**ABOUT THIS EXERCISE**:
Go to the line holding "X78883Y-56455D01*" in the entries below and write out exactly every line down to and including the line holding "X78886Y-56244D01*".

**DATA**:

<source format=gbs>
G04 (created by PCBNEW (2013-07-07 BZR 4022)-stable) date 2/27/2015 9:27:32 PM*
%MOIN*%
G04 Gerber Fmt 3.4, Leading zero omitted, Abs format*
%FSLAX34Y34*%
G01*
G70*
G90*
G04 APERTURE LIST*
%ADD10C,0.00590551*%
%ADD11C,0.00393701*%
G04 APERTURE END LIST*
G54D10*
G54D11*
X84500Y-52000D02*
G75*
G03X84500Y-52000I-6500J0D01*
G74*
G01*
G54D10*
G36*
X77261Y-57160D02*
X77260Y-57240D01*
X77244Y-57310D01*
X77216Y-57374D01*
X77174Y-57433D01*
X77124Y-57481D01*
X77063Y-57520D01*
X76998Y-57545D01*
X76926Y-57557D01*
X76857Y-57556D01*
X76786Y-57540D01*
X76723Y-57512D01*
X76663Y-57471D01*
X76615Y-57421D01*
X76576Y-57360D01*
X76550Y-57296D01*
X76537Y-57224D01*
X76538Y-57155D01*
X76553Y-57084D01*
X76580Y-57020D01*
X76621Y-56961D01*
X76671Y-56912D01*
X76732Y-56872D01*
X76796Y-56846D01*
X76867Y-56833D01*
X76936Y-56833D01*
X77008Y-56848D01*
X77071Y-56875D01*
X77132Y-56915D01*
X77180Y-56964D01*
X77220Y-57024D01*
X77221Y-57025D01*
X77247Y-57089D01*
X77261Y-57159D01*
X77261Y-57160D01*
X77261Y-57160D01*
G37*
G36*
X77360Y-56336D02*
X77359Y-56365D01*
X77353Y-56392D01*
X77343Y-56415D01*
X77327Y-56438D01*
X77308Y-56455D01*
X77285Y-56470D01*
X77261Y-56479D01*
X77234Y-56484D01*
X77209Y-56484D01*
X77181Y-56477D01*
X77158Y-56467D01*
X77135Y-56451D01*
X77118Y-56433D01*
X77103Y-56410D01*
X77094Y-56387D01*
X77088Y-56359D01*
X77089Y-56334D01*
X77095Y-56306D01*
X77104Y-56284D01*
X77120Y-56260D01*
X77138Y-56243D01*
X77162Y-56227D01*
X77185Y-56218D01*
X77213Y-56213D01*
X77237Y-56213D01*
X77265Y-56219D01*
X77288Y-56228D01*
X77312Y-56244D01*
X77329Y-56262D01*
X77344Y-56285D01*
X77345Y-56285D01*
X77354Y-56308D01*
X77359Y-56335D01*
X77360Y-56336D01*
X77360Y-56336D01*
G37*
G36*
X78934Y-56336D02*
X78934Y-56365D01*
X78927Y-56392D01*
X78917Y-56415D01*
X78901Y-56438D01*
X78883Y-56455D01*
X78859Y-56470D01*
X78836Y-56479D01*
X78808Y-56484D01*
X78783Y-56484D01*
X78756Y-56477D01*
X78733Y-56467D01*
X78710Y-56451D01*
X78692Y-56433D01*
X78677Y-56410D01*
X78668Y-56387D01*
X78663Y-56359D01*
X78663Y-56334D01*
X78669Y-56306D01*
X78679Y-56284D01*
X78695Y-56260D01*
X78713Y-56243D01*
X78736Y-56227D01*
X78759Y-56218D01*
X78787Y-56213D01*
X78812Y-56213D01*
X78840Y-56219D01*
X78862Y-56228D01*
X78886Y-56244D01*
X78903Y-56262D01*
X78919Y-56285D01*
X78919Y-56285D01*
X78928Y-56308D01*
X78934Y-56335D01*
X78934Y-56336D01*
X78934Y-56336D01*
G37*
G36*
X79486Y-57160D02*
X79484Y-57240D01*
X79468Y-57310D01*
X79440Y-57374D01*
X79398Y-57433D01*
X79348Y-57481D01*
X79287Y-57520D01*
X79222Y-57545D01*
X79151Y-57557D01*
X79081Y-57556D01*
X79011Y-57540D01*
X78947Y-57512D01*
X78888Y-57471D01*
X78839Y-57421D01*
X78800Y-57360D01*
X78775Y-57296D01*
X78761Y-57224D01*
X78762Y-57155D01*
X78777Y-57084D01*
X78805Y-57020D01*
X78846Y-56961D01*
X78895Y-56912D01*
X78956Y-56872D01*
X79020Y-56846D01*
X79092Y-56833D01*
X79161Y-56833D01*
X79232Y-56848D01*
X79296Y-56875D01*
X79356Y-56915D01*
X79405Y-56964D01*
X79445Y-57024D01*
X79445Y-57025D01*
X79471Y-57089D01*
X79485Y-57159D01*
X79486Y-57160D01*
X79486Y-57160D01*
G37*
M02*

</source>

---

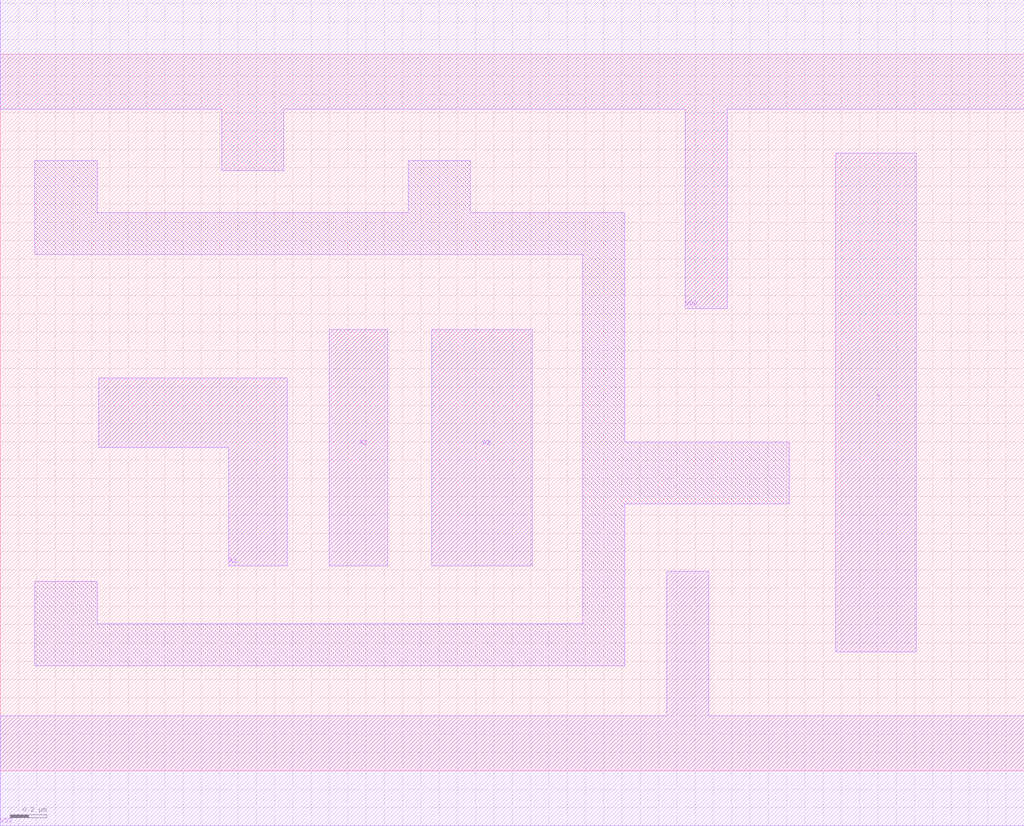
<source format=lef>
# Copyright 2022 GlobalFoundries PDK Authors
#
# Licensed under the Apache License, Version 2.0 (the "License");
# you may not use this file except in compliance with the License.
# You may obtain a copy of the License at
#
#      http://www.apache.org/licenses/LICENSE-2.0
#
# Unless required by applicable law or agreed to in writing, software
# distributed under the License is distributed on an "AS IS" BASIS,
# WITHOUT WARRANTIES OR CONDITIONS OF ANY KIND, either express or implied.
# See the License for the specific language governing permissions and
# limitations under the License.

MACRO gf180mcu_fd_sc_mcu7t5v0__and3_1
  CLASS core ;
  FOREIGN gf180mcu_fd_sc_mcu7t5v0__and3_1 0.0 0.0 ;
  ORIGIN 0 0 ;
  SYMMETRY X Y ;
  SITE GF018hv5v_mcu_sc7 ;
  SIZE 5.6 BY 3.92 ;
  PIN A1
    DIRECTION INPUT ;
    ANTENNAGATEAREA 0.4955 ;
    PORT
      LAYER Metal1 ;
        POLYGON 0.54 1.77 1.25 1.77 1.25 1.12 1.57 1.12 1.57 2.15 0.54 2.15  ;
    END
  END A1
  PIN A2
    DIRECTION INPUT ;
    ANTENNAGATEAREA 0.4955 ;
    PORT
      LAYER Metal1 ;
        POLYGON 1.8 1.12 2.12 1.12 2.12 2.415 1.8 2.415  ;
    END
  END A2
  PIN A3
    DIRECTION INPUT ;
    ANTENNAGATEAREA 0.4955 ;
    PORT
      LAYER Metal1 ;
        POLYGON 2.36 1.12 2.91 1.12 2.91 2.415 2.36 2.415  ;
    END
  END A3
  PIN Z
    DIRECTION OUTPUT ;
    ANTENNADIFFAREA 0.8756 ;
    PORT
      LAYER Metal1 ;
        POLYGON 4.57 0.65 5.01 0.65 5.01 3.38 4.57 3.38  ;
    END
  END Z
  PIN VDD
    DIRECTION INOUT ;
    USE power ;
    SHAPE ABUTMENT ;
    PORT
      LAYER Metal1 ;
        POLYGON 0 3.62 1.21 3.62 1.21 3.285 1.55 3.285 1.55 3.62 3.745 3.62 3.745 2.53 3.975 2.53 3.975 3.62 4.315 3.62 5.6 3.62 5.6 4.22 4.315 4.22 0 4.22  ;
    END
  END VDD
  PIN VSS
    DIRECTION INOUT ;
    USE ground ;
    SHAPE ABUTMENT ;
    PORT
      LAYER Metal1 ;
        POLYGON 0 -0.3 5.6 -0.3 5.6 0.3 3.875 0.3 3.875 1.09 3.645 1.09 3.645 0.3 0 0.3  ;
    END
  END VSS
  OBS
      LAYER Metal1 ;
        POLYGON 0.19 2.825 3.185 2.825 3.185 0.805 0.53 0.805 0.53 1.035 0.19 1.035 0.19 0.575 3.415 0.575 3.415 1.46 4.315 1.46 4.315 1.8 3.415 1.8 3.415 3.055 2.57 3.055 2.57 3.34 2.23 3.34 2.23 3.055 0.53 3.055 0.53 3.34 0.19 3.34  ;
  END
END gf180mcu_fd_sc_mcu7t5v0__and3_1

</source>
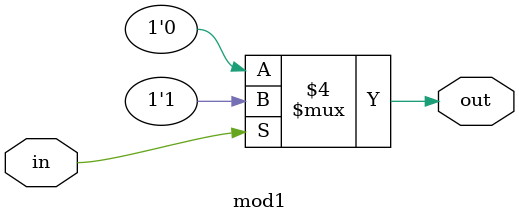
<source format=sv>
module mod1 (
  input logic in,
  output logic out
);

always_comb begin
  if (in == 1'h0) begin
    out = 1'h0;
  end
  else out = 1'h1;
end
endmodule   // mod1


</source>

**RESPONSE TO THE TASK**:
X78883Y-56455D01*
X78859Y-56470D01*
X78836Y-56479D01*
X78808Y-56484D01*
X78783Y-56484D01*
X78756Y-56477D01*
X78733Y-56467D01*
X78710Y-56451D01*
X78692Y-56433D01*
X78677Y-56410D01*
X78668Y-56387D01*
X78663Y-56359D01*
X78663Y-56334D01*
X78669Y-56306D01*
X78679Y-56284D01*
X78695Y-56260D01*
X78713Y-56243D01*
X78736Y-56227D01*
X78759Y-56218D01*
X78787Y-56213D01*
X78812Y-56213D01*
X78840Y-56219D01*
X78862Y-56228D01*
X78886Y-56244D01*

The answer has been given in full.